Every step of the way we’ll first write and run some code and then take a step back and unpack it all till it makes sense. We’ll make science fun again :)

The tutorial will be divided into 3 key sections:

  1. Read, Manipulate & Visualize Audio data
  2. Build your very own ASR system (using pre-trained models like Wav2Vec2.0) & deploy it
  3. Create an Audio Classification pipeline & infer the model for other downstream audio tasks

At the end of the tutorial, you’ll develop strong intuition about Audio data and learn how to leverage large pre-trained backbone models for downstream tasks. You’ll also learn how to create quick demos to test and share your models.

Libraries: HuggingFace, SpeechBrain, PyTorch & Librosa


Public link to supporting material

https://github.com/Vaibhavs10/ml-with-audio

Abstract as a tweet

Learn how to build, demystify and deploy State-of-The-Art audio models, all in less than 3 hours!

Project Homepage / Git

https://github.com/Vaibhavs10/ml-with-audio

Domains

Machine Learning, Open Source Library

Expected audience expertise: Domain

some

Expected audience expertise: Python

some

I am a Data Scientist and a Masters Candidate - Computational Linguistics at Universität Stuttgart. I am currently researching on Speech, Language and Vision methods for extracting value out of unstructured data.

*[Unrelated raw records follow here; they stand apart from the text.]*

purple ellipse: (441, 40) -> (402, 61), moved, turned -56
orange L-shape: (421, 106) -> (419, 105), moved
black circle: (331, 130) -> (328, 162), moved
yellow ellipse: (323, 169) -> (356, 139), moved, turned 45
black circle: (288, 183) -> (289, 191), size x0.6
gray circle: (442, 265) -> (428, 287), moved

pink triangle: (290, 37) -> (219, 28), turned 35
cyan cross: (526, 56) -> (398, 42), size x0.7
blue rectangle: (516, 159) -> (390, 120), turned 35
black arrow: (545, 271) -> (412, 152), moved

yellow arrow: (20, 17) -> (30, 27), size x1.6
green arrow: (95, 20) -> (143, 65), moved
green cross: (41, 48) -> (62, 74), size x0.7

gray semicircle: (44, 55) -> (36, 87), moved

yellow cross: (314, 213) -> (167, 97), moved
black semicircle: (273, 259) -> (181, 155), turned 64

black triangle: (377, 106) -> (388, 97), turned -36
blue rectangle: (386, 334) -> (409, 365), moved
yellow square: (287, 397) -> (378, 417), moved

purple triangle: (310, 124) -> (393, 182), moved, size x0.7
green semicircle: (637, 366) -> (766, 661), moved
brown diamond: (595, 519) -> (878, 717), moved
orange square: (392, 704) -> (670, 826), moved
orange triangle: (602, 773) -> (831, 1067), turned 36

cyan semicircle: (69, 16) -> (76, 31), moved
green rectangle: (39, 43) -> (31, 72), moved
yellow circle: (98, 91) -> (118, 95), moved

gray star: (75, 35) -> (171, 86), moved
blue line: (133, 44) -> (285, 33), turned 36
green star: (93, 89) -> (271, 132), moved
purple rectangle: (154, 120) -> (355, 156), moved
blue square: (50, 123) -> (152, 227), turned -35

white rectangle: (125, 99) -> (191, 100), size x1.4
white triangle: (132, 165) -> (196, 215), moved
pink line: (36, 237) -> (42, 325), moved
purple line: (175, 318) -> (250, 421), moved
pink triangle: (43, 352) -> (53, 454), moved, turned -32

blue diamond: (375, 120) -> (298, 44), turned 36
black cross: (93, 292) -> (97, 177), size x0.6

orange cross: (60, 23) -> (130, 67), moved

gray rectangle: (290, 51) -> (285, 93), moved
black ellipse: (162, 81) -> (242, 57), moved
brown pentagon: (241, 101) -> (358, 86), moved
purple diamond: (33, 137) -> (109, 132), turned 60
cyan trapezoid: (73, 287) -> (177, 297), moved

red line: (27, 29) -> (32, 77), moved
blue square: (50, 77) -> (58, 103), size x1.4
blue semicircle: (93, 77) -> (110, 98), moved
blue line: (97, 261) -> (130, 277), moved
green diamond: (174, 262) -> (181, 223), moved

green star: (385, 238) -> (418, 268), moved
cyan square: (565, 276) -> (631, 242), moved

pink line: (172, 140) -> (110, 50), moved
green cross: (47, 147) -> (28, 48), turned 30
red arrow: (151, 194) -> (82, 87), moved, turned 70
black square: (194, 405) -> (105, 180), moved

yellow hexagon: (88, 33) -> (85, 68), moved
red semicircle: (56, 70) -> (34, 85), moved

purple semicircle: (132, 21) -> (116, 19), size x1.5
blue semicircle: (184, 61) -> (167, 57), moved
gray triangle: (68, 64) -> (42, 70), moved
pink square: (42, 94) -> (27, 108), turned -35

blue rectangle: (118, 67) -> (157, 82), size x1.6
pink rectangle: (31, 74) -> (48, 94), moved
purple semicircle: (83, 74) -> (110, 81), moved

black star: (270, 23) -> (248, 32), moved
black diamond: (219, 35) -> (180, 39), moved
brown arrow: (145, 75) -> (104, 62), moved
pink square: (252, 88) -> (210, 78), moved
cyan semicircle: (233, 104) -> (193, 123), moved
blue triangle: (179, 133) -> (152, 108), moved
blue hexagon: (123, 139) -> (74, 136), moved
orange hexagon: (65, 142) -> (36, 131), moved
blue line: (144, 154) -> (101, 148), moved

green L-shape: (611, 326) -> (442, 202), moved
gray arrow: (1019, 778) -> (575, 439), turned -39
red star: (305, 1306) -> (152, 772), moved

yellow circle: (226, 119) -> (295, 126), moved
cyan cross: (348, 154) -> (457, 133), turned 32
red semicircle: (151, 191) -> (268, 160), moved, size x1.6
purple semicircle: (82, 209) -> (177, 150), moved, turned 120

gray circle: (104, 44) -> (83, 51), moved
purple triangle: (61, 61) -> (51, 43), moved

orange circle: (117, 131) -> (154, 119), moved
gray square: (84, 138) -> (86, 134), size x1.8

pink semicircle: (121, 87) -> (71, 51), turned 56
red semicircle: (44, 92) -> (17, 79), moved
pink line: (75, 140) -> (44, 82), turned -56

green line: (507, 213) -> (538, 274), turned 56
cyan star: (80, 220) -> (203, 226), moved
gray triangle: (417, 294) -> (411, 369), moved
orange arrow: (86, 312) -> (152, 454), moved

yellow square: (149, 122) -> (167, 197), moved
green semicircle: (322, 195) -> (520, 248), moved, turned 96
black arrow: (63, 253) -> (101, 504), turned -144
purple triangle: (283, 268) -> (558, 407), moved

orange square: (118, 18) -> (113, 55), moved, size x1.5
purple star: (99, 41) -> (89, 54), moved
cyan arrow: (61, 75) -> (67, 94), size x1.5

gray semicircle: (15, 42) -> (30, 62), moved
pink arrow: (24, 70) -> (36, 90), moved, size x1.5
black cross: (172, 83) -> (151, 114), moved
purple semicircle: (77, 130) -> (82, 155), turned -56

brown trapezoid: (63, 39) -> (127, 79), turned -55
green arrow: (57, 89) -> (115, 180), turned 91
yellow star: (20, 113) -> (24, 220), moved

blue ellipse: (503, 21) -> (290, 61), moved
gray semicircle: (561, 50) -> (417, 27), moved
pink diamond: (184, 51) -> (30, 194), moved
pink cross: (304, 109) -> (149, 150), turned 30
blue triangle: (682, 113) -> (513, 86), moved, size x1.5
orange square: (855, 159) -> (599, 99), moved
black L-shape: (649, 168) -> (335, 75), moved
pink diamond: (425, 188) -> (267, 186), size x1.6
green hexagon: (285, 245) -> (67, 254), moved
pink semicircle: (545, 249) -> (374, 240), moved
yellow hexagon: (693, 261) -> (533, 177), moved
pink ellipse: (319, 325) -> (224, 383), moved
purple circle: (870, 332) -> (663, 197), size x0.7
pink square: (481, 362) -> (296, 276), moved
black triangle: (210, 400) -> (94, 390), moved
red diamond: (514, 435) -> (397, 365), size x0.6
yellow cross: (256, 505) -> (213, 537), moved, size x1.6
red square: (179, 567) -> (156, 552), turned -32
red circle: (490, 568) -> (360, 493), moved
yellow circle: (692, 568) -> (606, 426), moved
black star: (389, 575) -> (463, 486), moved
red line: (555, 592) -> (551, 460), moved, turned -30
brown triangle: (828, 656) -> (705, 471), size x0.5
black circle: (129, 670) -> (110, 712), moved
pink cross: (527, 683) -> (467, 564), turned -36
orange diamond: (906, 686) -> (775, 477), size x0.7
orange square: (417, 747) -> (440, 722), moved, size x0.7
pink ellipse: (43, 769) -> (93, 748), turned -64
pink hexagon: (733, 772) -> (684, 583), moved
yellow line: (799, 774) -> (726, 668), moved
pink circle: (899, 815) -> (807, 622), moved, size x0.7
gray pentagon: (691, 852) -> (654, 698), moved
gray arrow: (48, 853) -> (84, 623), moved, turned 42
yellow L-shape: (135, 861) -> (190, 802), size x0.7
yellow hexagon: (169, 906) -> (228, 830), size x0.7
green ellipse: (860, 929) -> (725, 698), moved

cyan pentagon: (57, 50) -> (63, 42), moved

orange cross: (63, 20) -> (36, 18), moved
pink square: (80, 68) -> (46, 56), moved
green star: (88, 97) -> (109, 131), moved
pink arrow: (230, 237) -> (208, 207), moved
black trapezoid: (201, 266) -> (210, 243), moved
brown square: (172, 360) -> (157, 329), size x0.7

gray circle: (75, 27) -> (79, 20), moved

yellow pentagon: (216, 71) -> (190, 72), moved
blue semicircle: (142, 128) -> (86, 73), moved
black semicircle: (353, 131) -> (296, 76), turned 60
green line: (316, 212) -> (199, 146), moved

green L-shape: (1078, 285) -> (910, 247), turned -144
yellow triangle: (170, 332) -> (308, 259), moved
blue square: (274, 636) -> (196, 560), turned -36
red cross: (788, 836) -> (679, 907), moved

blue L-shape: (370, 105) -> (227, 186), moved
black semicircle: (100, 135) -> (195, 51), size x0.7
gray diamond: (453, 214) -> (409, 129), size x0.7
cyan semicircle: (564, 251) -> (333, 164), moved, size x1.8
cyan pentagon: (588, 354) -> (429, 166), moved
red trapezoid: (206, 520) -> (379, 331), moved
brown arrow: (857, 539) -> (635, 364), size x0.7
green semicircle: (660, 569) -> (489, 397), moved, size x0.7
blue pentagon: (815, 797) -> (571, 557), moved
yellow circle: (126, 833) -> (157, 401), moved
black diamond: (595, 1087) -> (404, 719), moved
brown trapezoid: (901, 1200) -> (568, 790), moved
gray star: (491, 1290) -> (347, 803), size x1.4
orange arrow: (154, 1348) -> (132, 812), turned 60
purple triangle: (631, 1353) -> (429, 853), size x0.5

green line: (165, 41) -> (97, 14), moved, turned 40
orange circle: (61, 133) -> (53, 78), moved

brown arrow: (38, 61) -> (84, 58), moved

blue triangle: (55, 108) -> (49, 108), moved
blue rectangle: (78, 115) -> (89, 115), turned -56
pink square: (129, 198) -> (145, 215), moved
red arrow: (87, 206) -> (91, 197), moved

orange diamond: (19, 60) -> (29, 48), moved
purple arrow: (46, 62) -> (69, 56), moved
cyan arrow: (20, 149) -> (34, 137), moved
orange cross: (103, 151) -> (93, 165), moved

In my previous stint with Deloitte Consulting LLP, I worked with Fortune Technology 10 clients to help them make data-driven (profitable) decisions. In my surplus time, I served as a Subject Matter Expert on Google Cloud Platform to help build scalable, resilient and fault-tolerant cloud workflows.

Before this, I have worked with startups across India to build Social Media Analytics Dashboards, Chat-bots, Recommendation Engines, and Forecasting Models.

My core interests lie in Natural Language Processing, Machine Learning/ Statistics and Cloud based Product development.

Apart from work and studies, I love travelling and delivering Workshops/ Talks at conferences and events across APAC and EU, DevConf.CZ, Berlin Buzzwords, DeveloperDays Poland, PyCon APAC (Philippines), Korea, Malaysia, Singapore, India, WWCode Asia Connect, Google DevFest, and Google Cloud Summit.